The Army C-12 Huron twin-engine turboprop had been missing since it crashed Oct. 13 while on a routine mission in Nuristan province, a stronghold of Taliban insurgents.

NATO said in a statement the incident is "under investigation, though hostile action is not believed to be the cause of the crash."

Thomas Casey, a spokesman for Lockheed Martin Corp., confirmed all three of the dead were American citizens.

U.S. forces spokesman Col. Wayne Shanks said the crew were the only ones aboard when the craft went down without giving off any distress signals.

"We just lost contact," Shanks told The Associated Press.

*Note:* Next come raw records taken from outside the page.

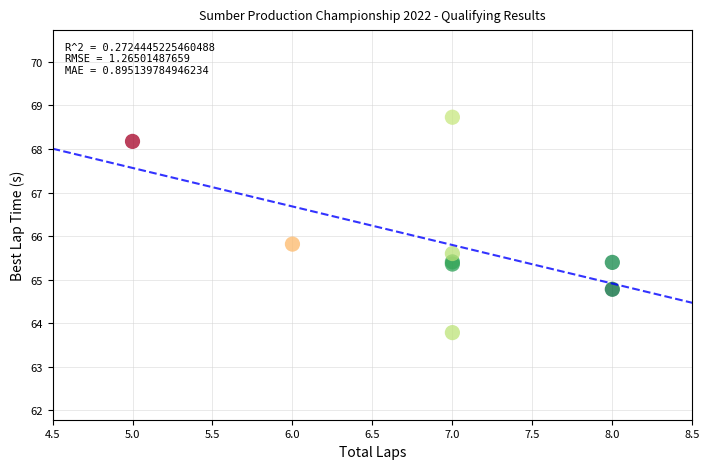

What Y value in the scatter plot is closest to 66?

65.8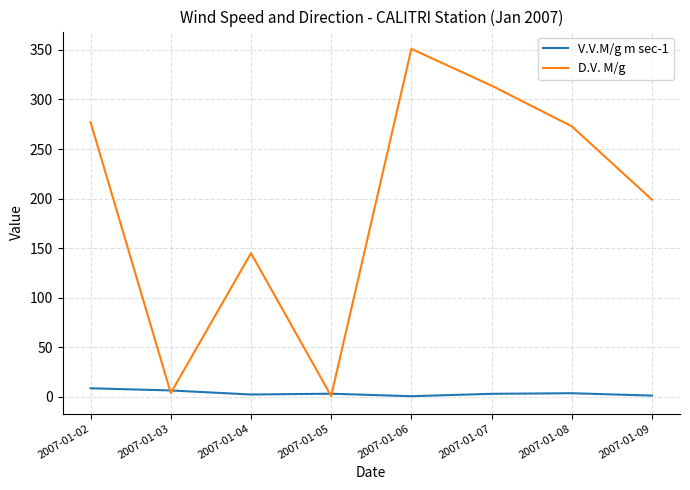

What is the total value across all series at 2007-01-08?

276.8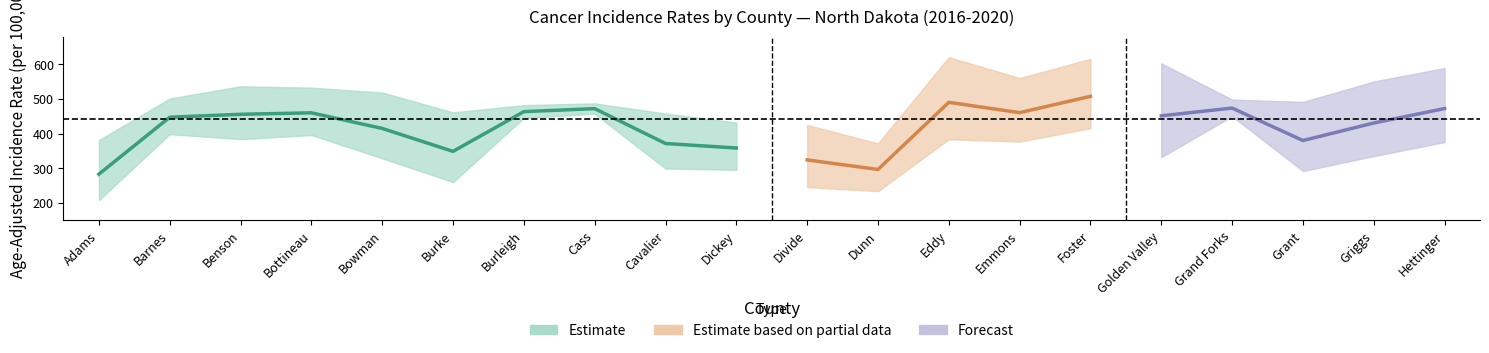

How many categories are shown in the chart?

20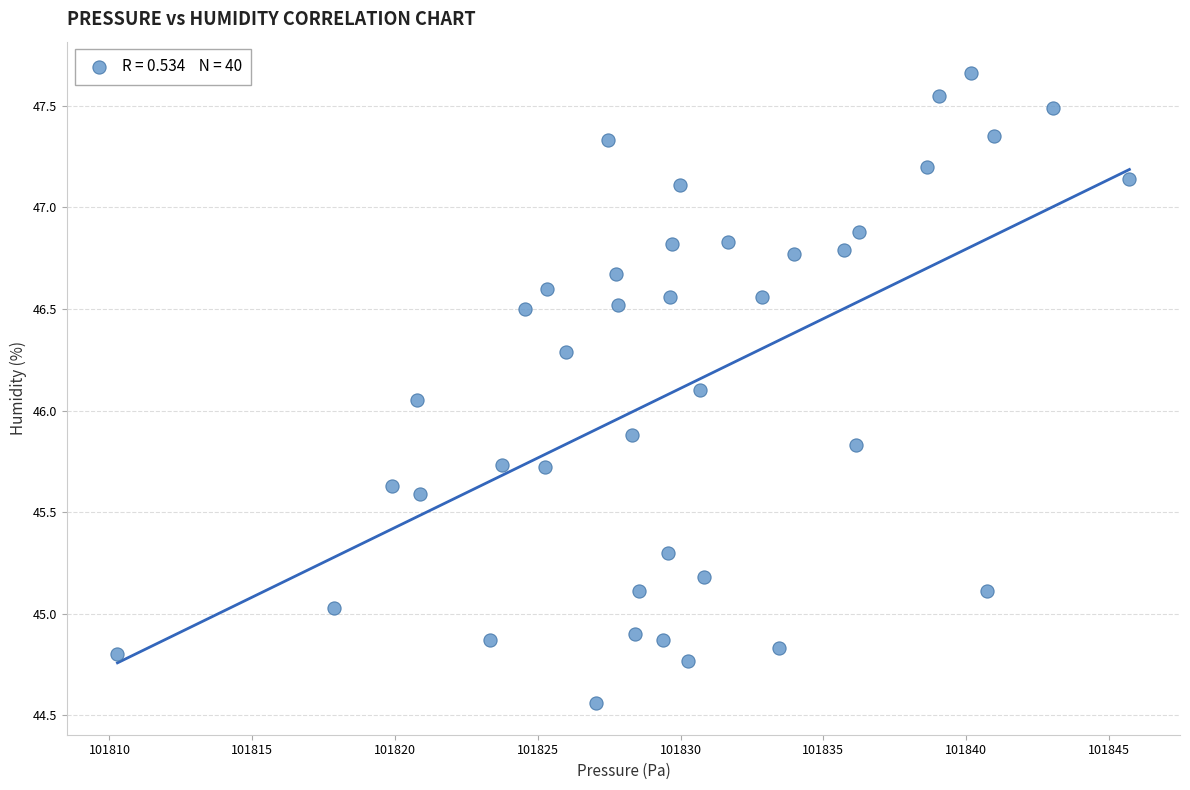

What is the range of X values (max minus min)?

35.4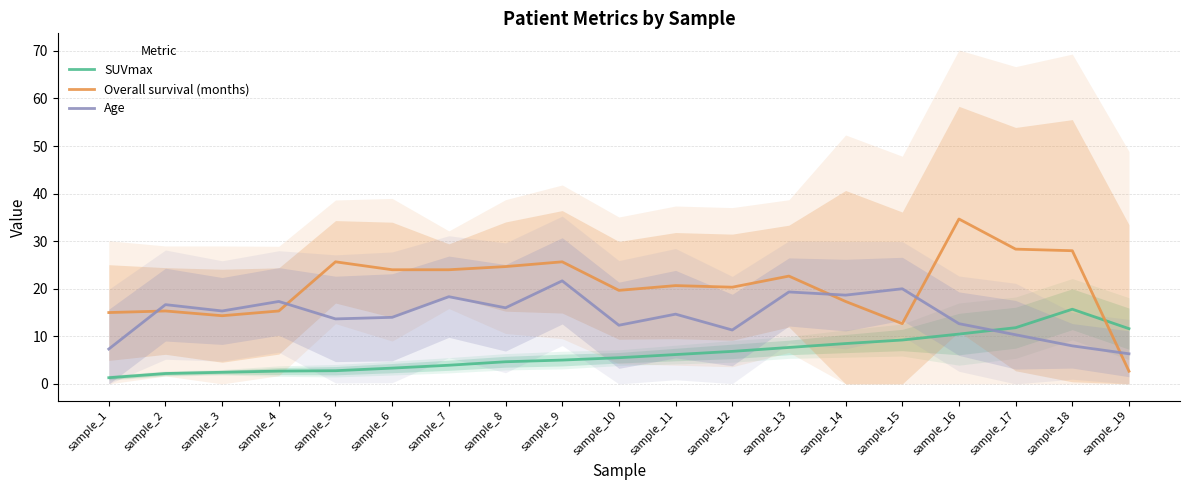

What is the spread (max minus min) of values at sample_5?

22.9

The crew were subcontractors working for Lockheed Martin, the company confirmed.
A spokesman named two of them as Jeff Lehner, a former Air Force member working for Sierra Nevada, and Randolph Bergquist, a former Marine working for Avenge. They are not releasing the third name at the family's request. Thomas Casey of Lockheed Martin confirmed the third victim was the co-pilot and also worked for Avenge.

Shanks said the plane was on a mission for NATO-led forces at the time, but he gave no other details.

The military said a UH-60 helicopter traveling to the crash site four days later "experienced a strong downdraft and performed a hard landing" nearby. The helicopter's crew members were rescued, and the chopper was stripped of sensitive and useable parts and destroyed to keep insurgents from salvaging anything in the wreckage.